- Required action
The records that follow are to be given again exactly. Do not carry over any image.

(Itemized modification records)
· · · ·

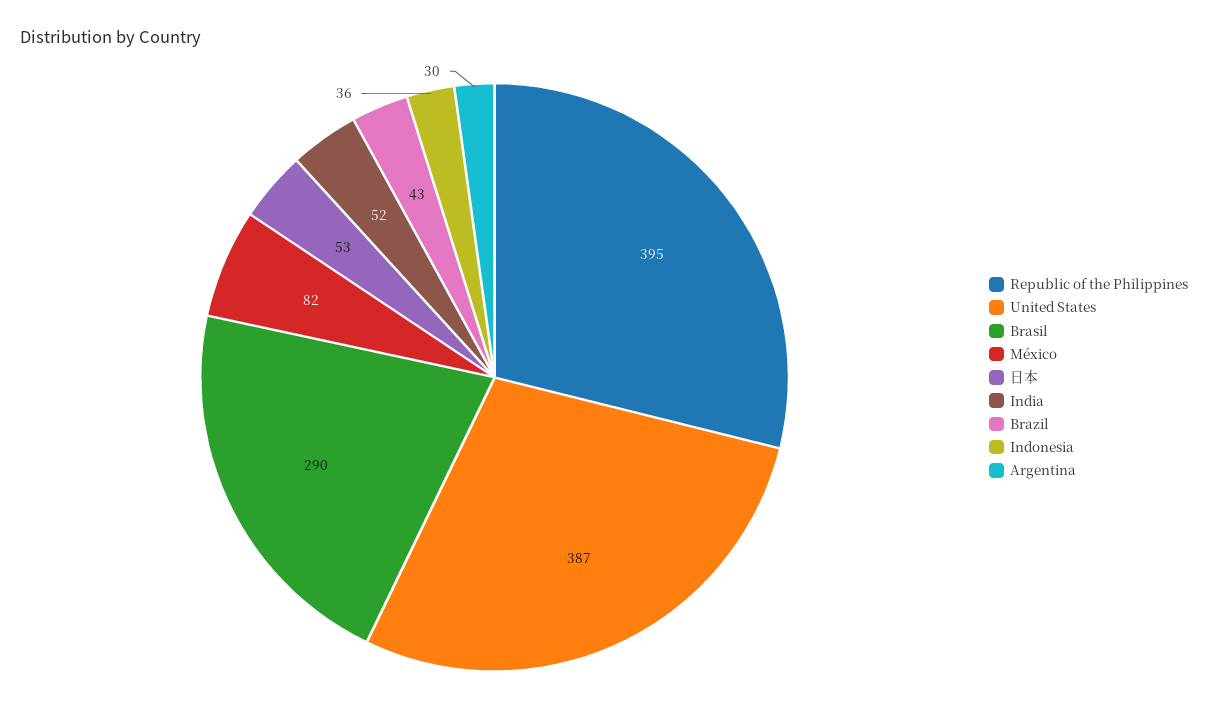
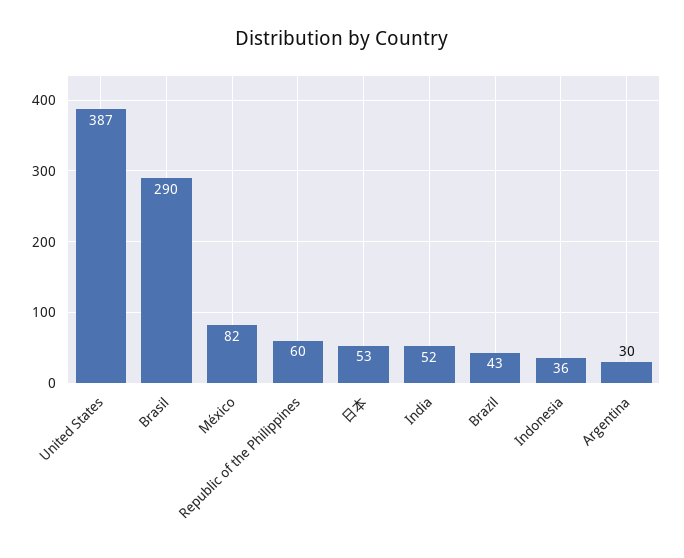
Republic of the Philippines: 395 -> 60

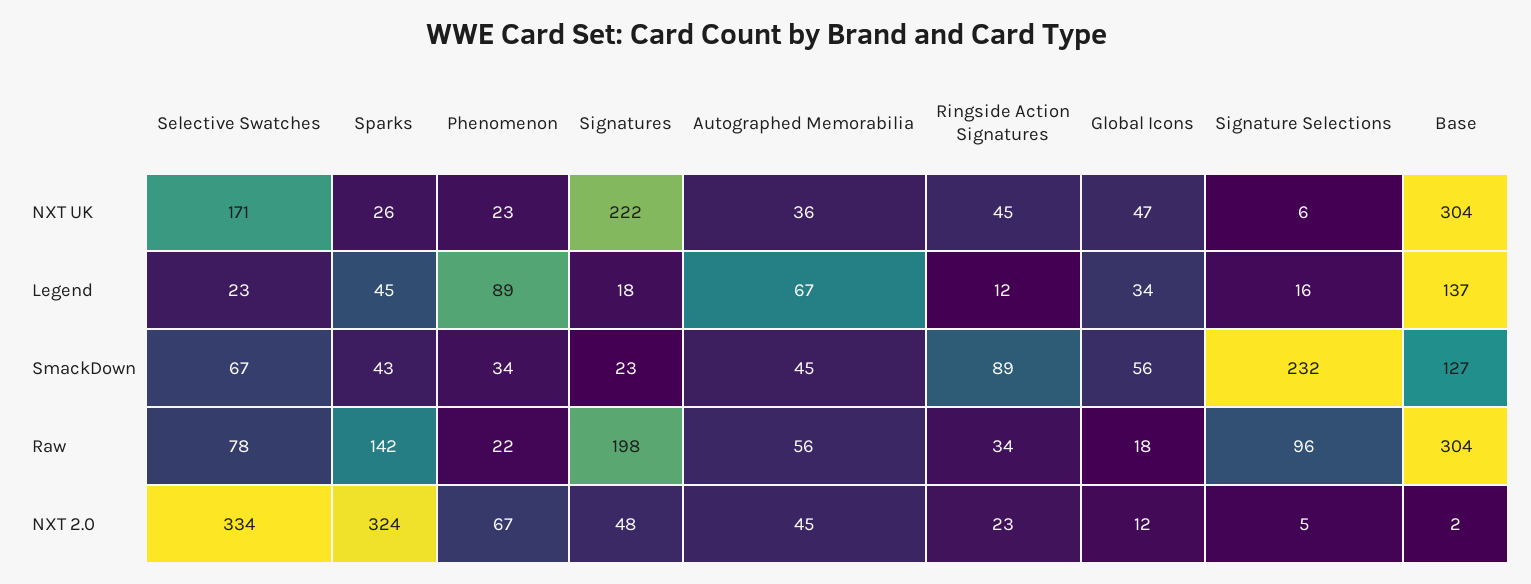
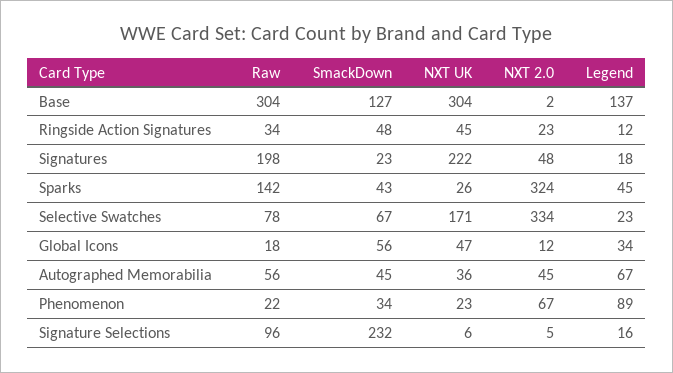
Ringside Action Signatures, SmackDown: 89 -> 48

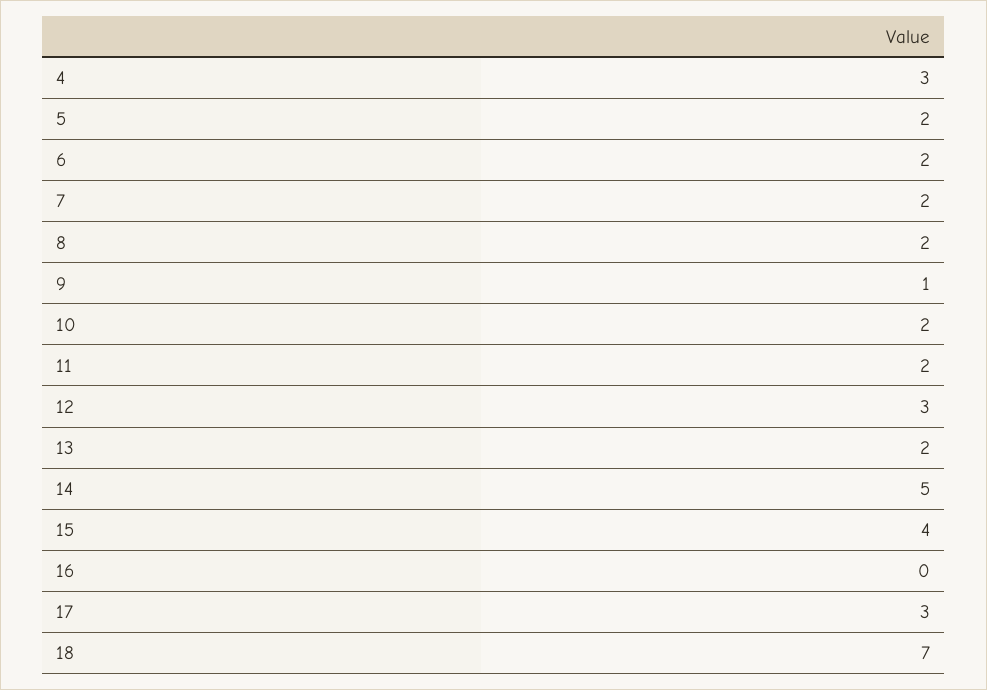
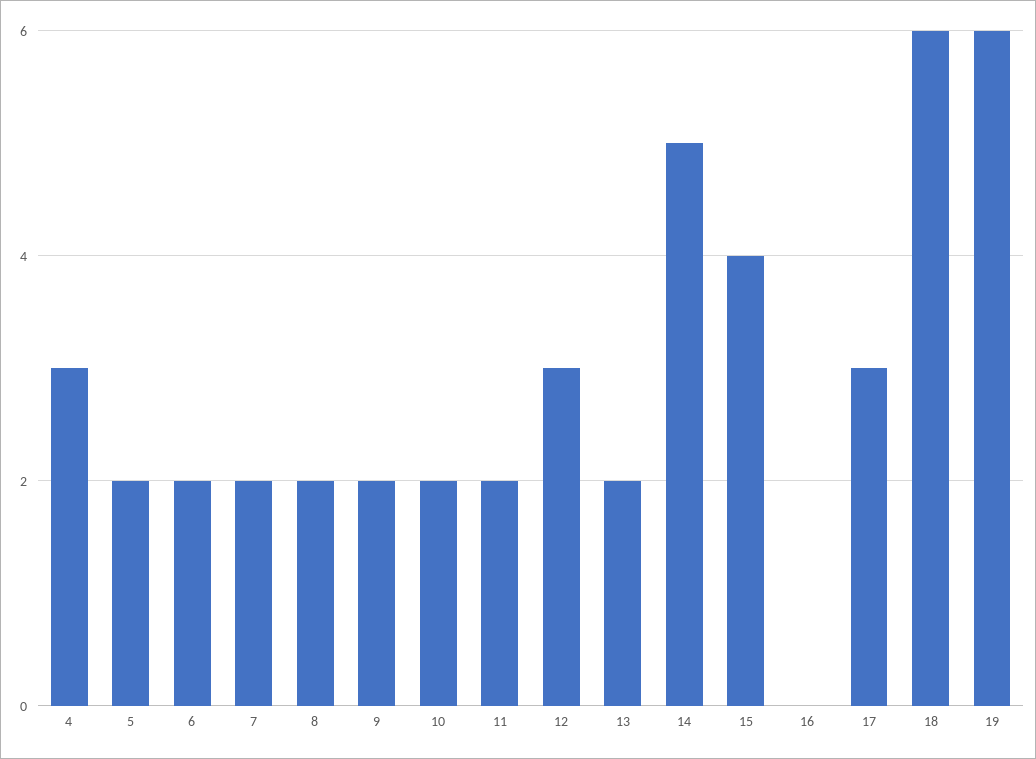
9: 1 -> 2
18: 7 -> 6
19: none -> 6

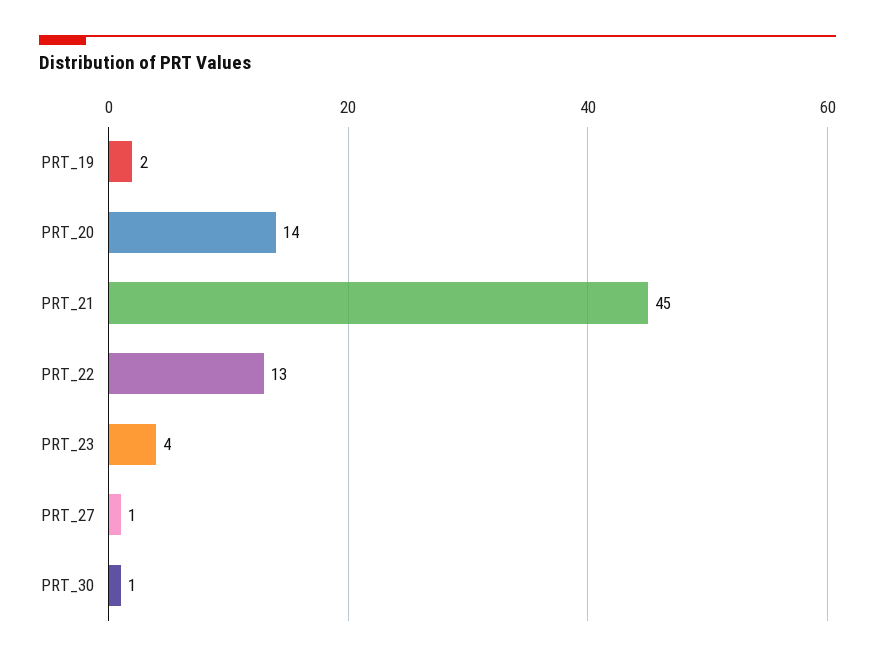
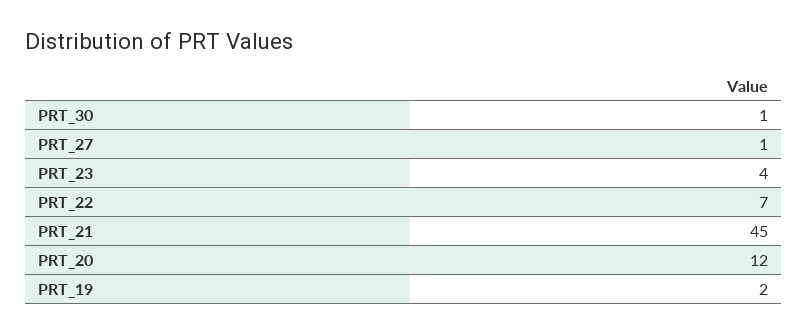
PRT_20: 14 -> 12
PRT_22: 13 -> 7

· · · ·

- Finished task
Republic of the Philippines: 395 -> 60

Ringside Action Signatures, SmackDown: 89 -> 48

9: 1 -> 2
18: 7 -> 6
19: none -> 6

PRT_20: 14 -> 12
PRT_22: 13 -> 7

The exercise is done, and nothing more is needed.